§ **Stored entries**:
---

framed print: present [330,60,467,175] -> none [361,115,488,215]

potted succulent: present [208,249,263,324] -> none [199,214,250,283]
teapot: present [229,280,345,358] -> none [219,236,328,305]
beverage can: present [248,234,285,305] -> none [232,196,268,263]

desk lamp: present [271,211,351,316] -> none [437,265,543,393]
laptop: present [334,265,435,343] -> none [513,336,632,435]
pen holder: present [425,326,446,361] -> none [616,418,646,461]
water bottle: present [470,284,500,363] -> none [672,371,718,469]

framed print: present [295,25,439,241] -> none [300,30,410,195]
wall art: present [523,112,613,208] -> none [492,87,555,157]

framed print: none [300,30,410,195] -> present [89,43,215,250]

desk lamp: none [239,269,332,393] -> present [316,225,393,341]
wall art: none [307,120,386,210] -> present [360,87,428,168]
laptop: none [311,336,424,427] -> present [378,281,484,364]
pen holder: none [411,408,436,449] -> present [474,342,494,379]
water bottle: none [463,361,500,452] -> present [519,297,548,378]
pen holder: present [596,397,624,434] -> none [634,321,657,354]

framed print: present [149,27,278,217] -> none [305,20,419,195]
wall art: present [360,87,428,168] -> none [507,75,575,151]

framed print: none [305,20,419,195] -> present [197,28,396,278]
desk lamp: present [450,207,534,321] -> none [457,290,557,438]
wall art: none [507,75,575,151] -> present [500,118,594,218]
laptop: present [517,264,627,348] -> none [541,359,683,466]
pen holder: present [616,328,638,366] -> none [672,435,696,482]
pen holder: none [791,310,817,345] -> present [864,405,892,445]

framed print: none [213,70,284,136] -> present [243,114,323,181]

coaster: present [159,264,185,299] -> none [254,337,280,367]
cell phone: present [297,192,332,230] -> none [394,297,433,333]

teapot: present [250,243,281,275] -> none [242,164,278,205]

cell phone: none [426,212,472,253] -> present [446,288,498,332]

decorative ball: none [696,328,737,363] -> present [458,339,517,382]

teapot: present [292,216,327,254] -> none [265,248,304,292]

---

§ **GOAL OF THE EXERCISE**:
In the data, how many lines hold the word "desk"? State that number alone.

§ **OUTPUT FOR THIS EXERCISE**:
3